The summer we met – wonder if you remember? – I was working on the Bestiary manuscript. We were taking pictures, transcribing the text, to make it all available online. It’s been a while, but I remember one of my favourite folios in that manuscript was the one with the description of the Bear.

It says the Bear licks her cubs into shape, because when they are born, they are formless lumps of raw matter; it’s only when the Mother Bear licks them that she gives them form as Baby Bears. The artist of the Bestiary manuscript has seen them as red, round lumps of paint. But what happens to the Bears that don’t get licked? What if one of them manages to escape?

The artist didn’t draw any fully-formed cubs, only the red lumps and the mama-bear stooping down to lick them. Medieval artists didn’t often bother with unity of space and time: they would often squeeze two consecutive moments within the same miniature. We could have seen the shaped bear cubs. This way, instead, we can’t be sure they will become bears.

The second reason is that the scribe, on the same page, at one point, goes off and doodles. Imagine her (right, historically it must have been a he, but imagine, for just a second, it was a she) getting sick and tired of these boring texts, of the painful black letters. Maybe the light has grown dim but she can’t leave the scriptorium yet, she needs to finish that page for the day.

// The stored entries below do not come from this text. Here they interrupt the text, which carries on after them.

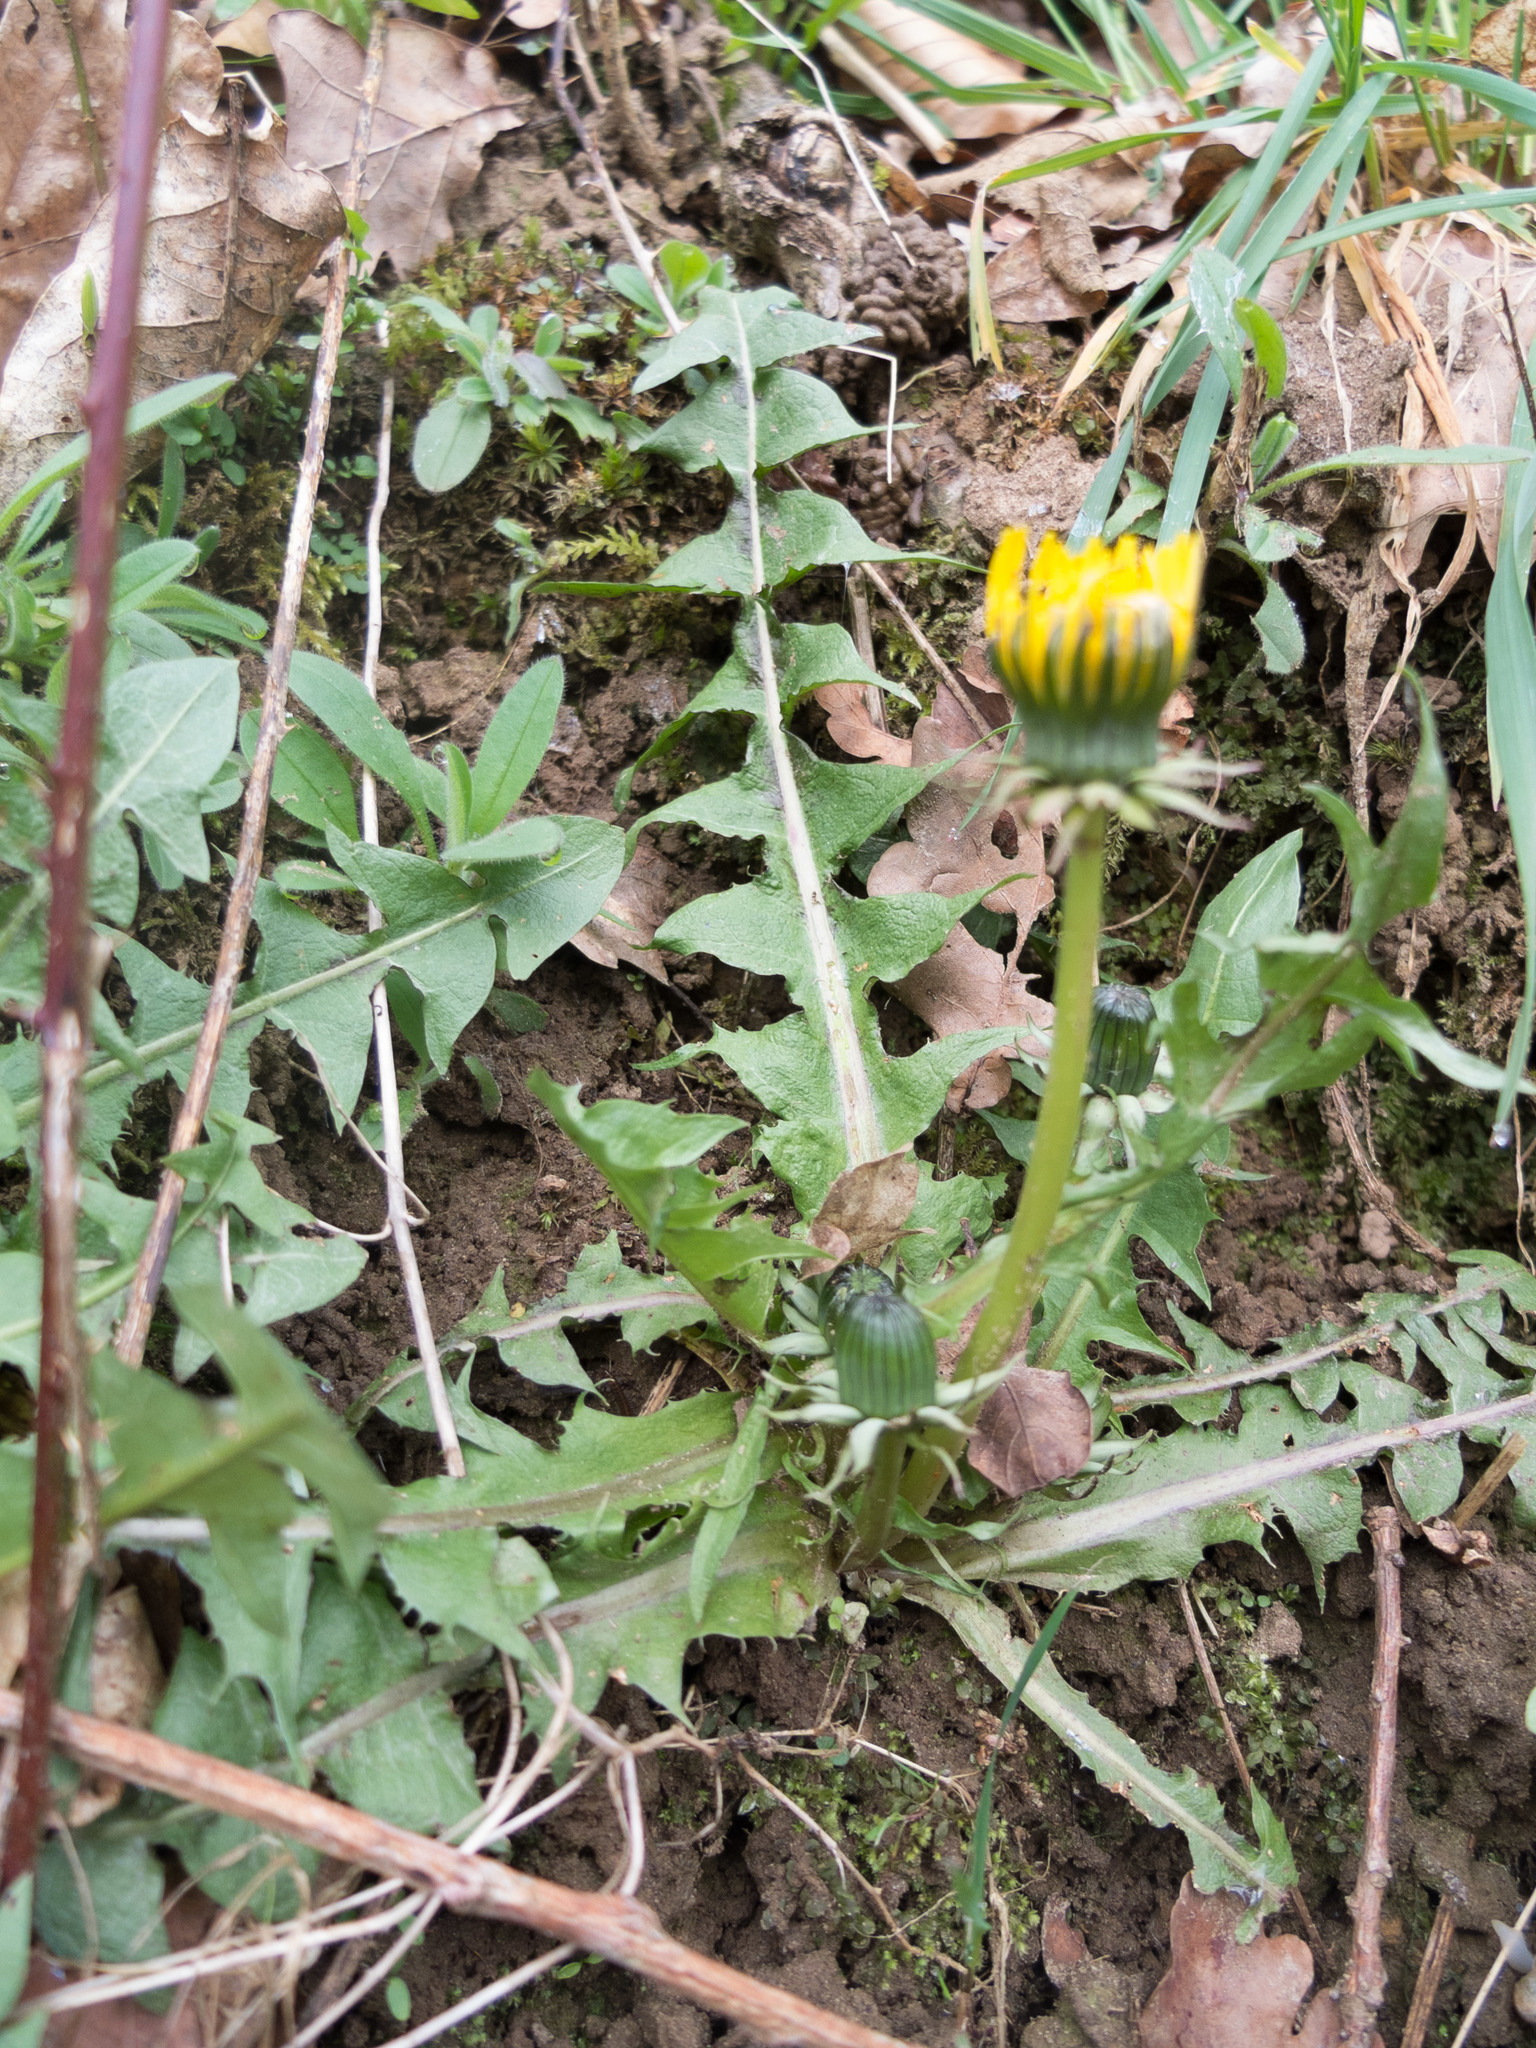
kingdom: Plantae
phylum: Tracheophyta
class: Magnoliopsida
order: Asterales
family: Asteraceae
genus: Taraxacum
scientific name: Taraxacum officinale
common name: Common dandelion
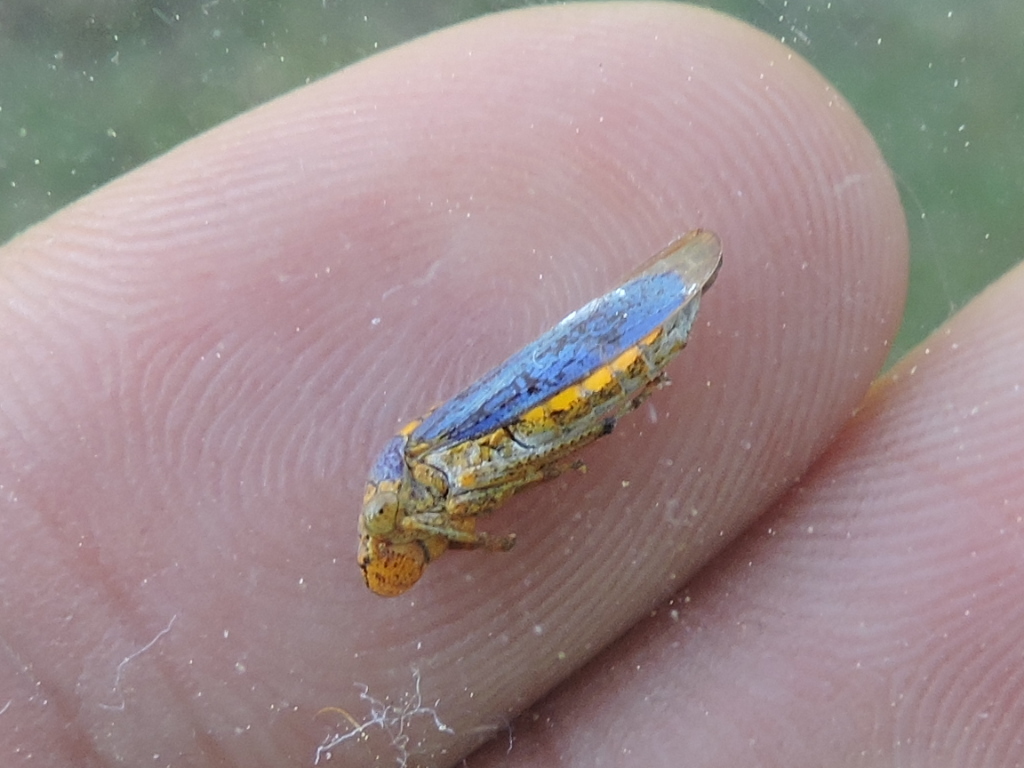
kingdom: Animalia
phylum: Arthropoda
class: Insecta
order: Hemiptera
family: Cicadellidae
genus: Oncometopia
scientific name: Oncometopia orbona
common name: Broad-headed sharpshooter
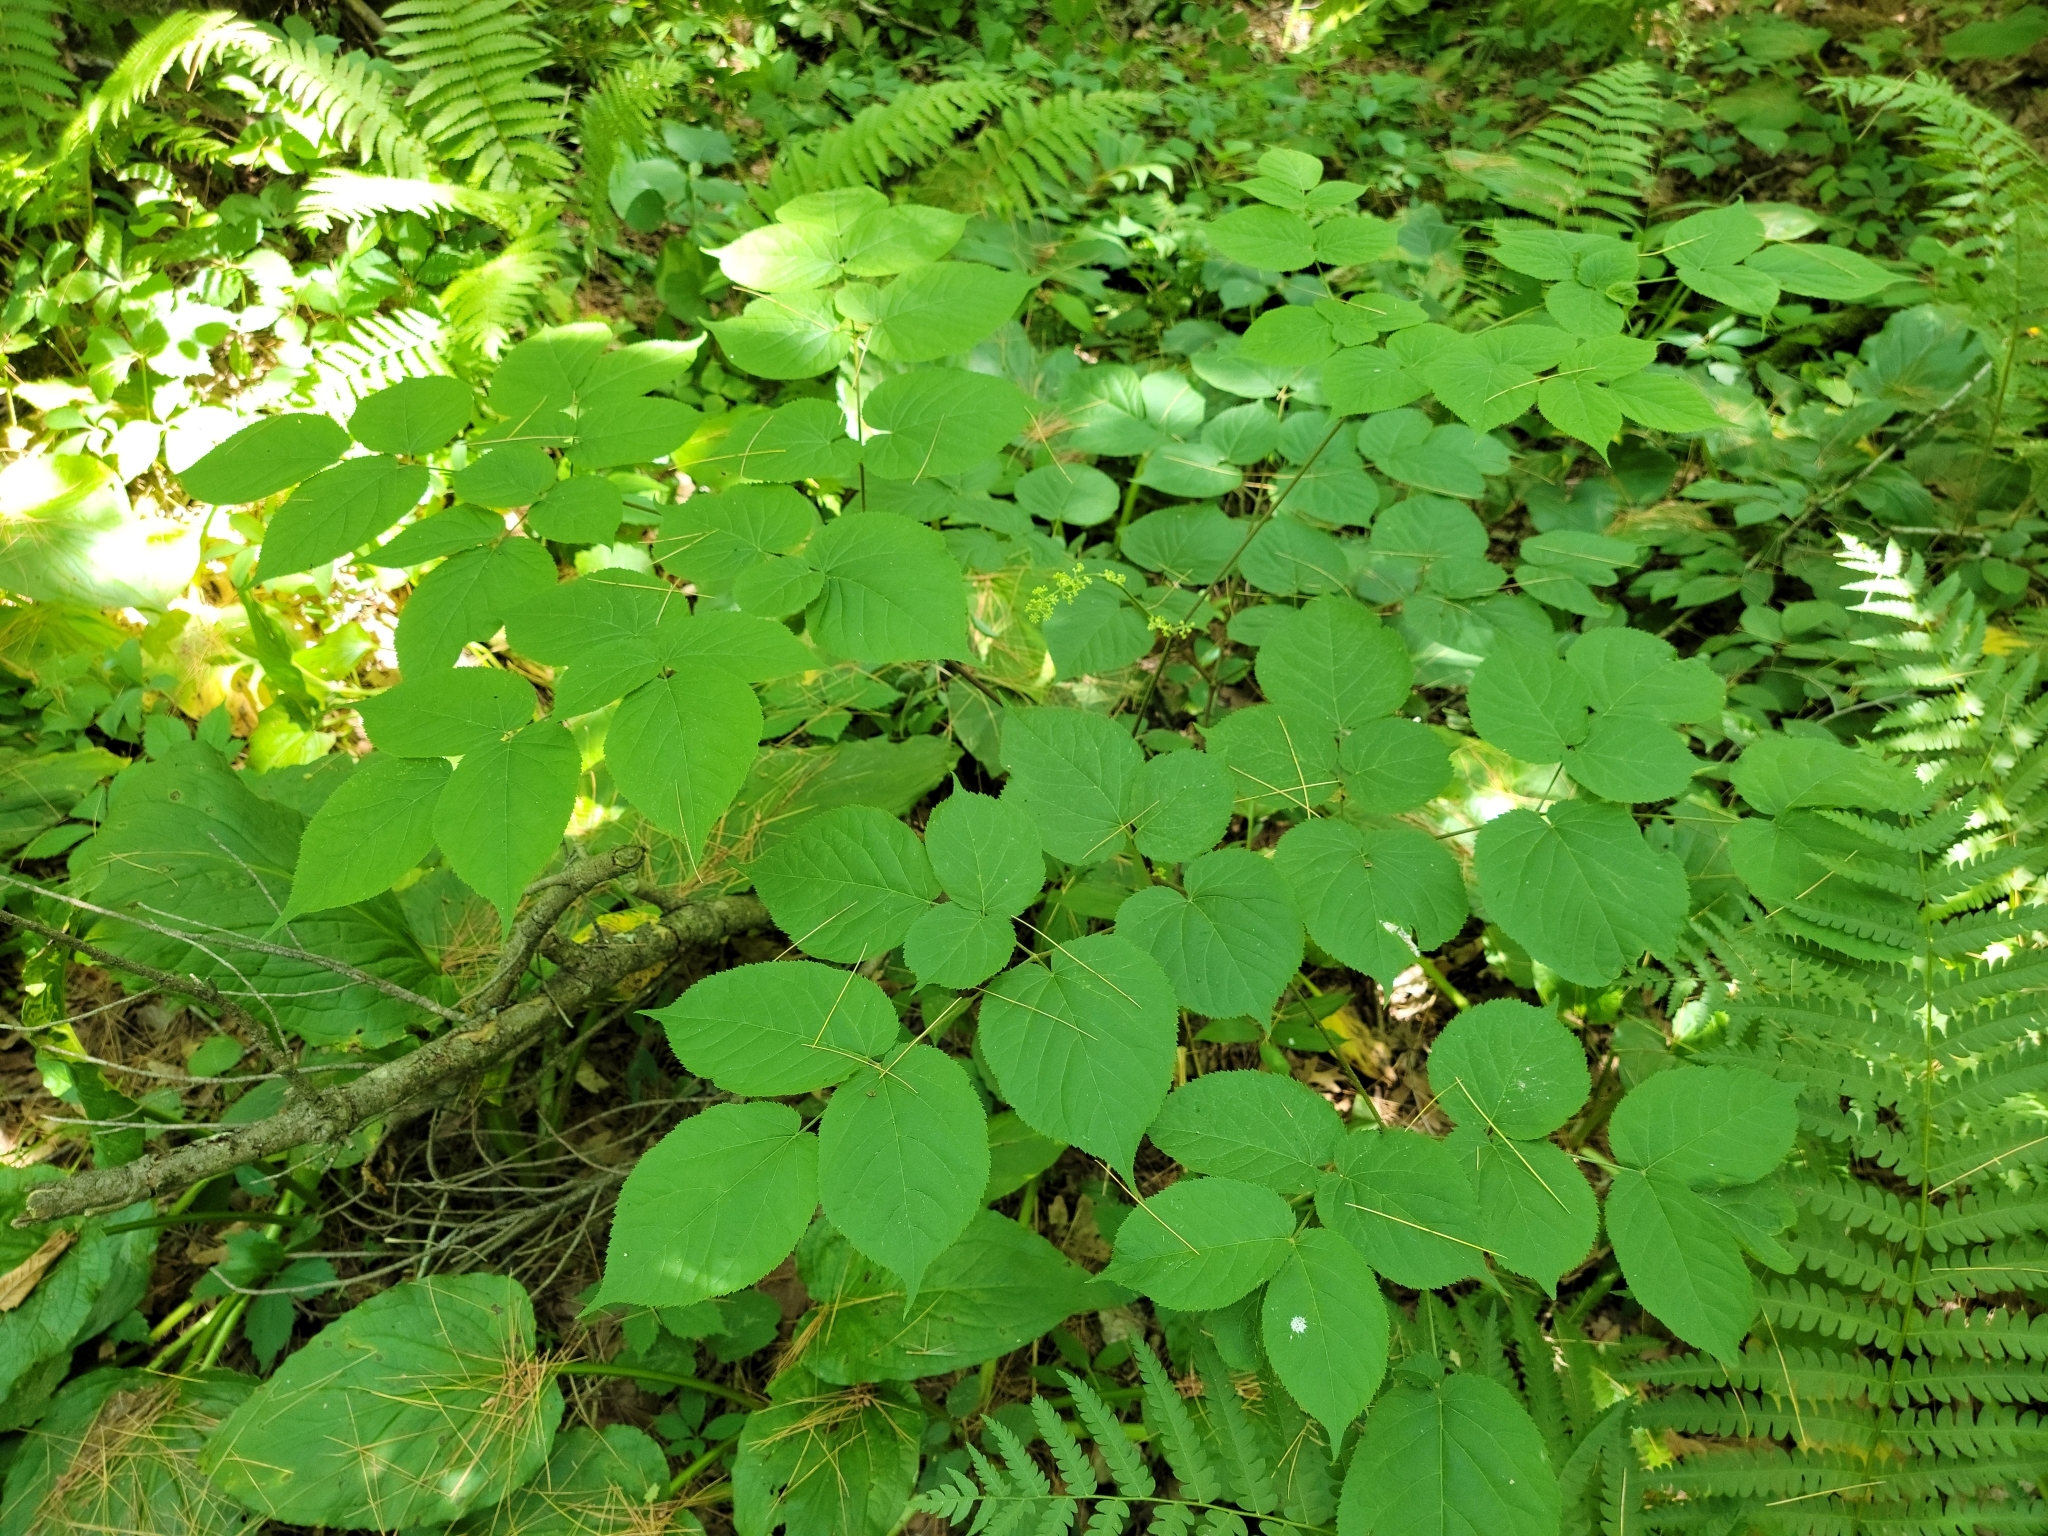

Imagine she gets discouraged, maybe she’s grown frustrated and overcome by the thought of the amount of work she still has to do, and wonders, just for an instant, what the point of it all is. She stops, she can’t work anymore. She puts the black quill down and takes up, just for a fancy, the blue inkpot. The blue is precious, she most definitely should not be using it, but to hell. It’s dusk, the light floating from the thin window is somehow benevolent, lenient. Yes, go on then, they won’t notice a few drops missing. So she dips the quill in the ink and slowly, freely, thinly sketches out a line starting from the initial and stretching all the way between the rows of words – and then off! It jumps! Out, into the wild open margin! It dips, and turns into an elegant head – a wolf, a dog, quite possibly a bear, tongue sticking playfully out – except it’s not a tongue, it’s a thin blue elegant line. Her hand drags it all the way down to the bottom of the page, plummeting along the text – a furrow, her hand a plough. Birdsong outside – a blackbird. She hasn’t heard a bird all winter. She adds another colour now, vermilion red. On the page, it’s summer already – the line blossoms into crops of wheat, red and blue.